Sol Parti milletvekili Petra Pau ise Federal Başsavcılığa, NSU terör hücresiyle ilgili bağlantıların soruşturulmaya devam edilmesi çağrısında bulundu. Almanya Başbakanı Angela Merkel’in cinayetlerin koşulsuzca açıklığa kavuşturulacağı sözünü verdiğini söyleyen Pau, “Bu söz yerine getirilmedi. Hala aşırı sağcı ağlar varlığını sürdürüyor. Biz buradayken, yeni aşırı sağcı saldırıların düzenlenme tehdidi sürüyor” dedi.

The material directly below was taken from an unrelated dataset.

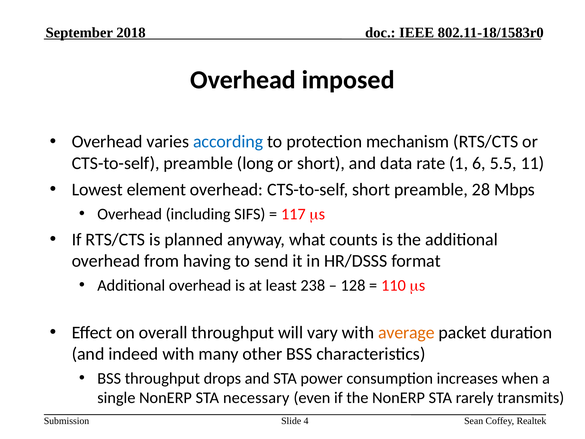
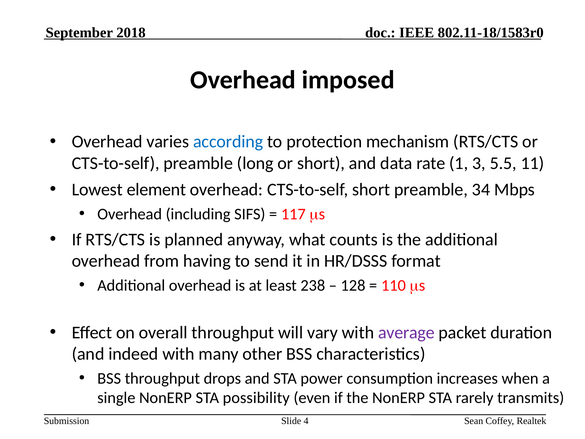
6: 6 -> 3
28: 28 -> 34
average colour: orange -> purple
necessary: necessary -> possibility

Hür Demokrat Parti (FDP) iç politika uzmanlarından Stephan Thomae açıklamasında NSU cinayetlerine yönelik olarak geriye birçok sorunun kaldığını söyledi. Thomae, “Örneğin Anayasayı Koruma Teşkilatı’nda güvenlik birimlerinin böylesine şiddetli başarısızlığı nasıl mümkün olabildi?” dedi. Thomae’ye göre NSU’dan gerekli siyasi sonuçlar da çıkarılmadı. Hür Demokrat Parti bu nedenle koalisyondan Alman güvenlik birimlerinin yapısında gerekli reformları öngören kapsamlı bir taslak hazırlamasını talep etti.

Uyum Bakanı’ndan çağrı

Federal Hükümetin Göç ve Uyumdan Sorumlu Devlet Bakanı Annette Widmann-Mauz, aşırı sağla kararlı bir mücadele çağrısı yaptı. Widmann-Mauz Rheinische Post’a verdiği demeçte, “Bütün sorumlular aşırı sağla kararlı bir biçimde mücadele etme görevine sahip. Böylesine korkunç cinayetlerin tekrar etmemesi için her şey yapılmalı” dedi.

Federal hükümetin kurbanlardan sorumlu temsilcisi Edgar Franke ise NSU kararının ardından yaptığı açıklamada, NSU şiddetinden kurtulanlar ve kurban yakınları ile dayanışma içinde olunması gerektiğini vurguladı. Franke, “Umarım bugünkü karar, kurbanlar ve kurban yakınları için yaşananlarla baş edebilmek için ileri doğru bir adım atılması anlamına gelir” dedi.